--- Selected extract Enclosed Below ---
Sporting Khalsa Football Club are a football club, formed in 1991, members of the , who play their home games at Noose Lane in Willenhall, West Midlands. Being founded by the local Sikh community, they are the first British Asian club to own their own ground, which they bought from Willenhall Town in 2010 after moving from Abbey Park, the former home of Bloxwich Town.

History

The team was founded in 1991 and began playing in the Walsall & District Sunday leagues. They played one season in the West Midlands (Regional) League in 1996–97 before leaving after finishing bottom of the league. They later returned in 2004–05 and were promoted after finishing 5th.

In 2011, Sporting Khalsa were promoted to the Premier Division of the West Midlands (Regional) League Premier Division. Following this success, they formed an U21s team, which plays in the Midland Combination U2ls league. In terms of their youth setup they have a couple of teams in the Midland Junior Premier League as well. Altogether they have 15 teams from U21s to u7s. The majority of their junior teams play in the Walsall minor league. The links between the first team and junior Khalsa teams are very strong with many junior team players being involved during the first team's games.
--- End of Enclosed Selected extract ---
(Activity) Continue the Sporting Khalsa club history from its last sentence.
--- Information provided Enclosed Below ---
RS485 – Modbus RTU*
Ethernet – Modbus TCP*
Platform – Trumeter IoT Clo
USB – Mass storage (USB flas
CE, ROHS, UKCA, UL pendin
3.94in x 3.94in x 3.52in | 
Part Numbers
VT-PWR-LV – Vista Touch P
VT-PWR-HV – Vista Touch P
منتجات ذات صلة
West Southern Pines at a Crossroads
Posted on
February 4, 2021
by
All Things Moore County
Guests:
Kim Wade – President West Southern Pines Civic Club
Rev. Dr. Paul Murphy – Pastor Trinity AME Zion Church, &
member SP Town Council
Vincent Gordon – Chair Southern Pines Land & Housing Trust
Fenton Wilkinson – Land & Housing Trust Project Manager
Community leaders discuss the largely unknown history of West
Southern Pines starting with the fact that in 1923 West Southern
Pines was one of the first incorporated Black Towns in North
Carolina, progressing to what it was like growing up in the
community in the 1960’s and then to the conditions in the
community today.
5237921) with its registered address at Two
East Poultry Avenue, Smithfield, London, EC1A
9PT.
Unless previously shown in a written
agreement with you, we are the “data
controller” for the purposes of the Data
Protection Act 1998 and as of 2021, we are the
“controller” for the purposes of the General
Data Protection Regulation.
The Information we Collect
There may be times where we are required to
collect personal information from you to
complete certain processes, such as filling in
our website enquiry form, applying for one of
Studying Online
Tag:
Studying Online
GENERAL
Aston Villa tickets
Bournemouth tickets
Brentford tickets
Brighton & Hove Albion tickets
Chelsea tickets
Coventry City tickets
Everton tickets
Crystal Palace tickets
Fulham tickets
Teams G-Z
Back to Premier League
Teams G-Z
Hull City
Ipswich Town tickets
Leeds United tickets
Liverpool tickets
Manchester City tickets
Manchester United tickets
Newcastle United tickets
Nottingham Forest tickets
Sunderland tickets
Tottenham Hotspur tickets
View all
--- End of Enclosed Information provided ---
(Result for this exercise)
At the end of the 2012–13 season, Sporting Khalsa redeveloped their ground, changing the size of the pitch, building a new stand, creating new changing rooms and renovating the outside of the pitch and clubhouse. In addition, as part of an ongoing programme of investment at the Aspray Arena, the Black Country Performance Hub was opened, providing state-of-the-art five-a-side facilities and a gymnasium and martial arts space. Following this, in the 2013–14 season guided under the management of Mark Holdcroft, Sporting Khalsa finished in sixth position, their highest finish to date. After this, Holdcroft and Sporting Khalsa decided to part company by mutual consent.

Ian Rowe, who had guided Gornal Athletic to the Midland Alliance in the 2011–12 season, was appointed as manager. The 2014–15 season was very successful with Khalsa winning the West Midlands (Regional) League title by 27 points, finishing on a record 117 points and securing promotion to the Midland Football League Premier Division in the process.

In 2015-16 they reached the fourth qualifying round of the FA Cup where they lost 3–1 at home to F.C. United of Manchester, secured third place in their first season in the Midland Football League and won the JW Hunt Cup, beating Wolverhampton Sporting C.F.C. in the final at Molineux Stadium.

Third spot was to be the prize the following season as well, this time behind champions Alvechurch and runners up Coleshill Town. However, there was good news in the FA Vase where Khalsa made it to the quarter-finals before bowing out to fellow Midland Football League side Coleshill.

The 2017-18 campaign can perhaps best be described as challenging. With a £1m redevelopment of the Aspray Arena taking place, Khalsa relocated to their neighbours AFC Wulfrunians for six months coinciding with them slipping from top of the league to their final fifth-placed finish.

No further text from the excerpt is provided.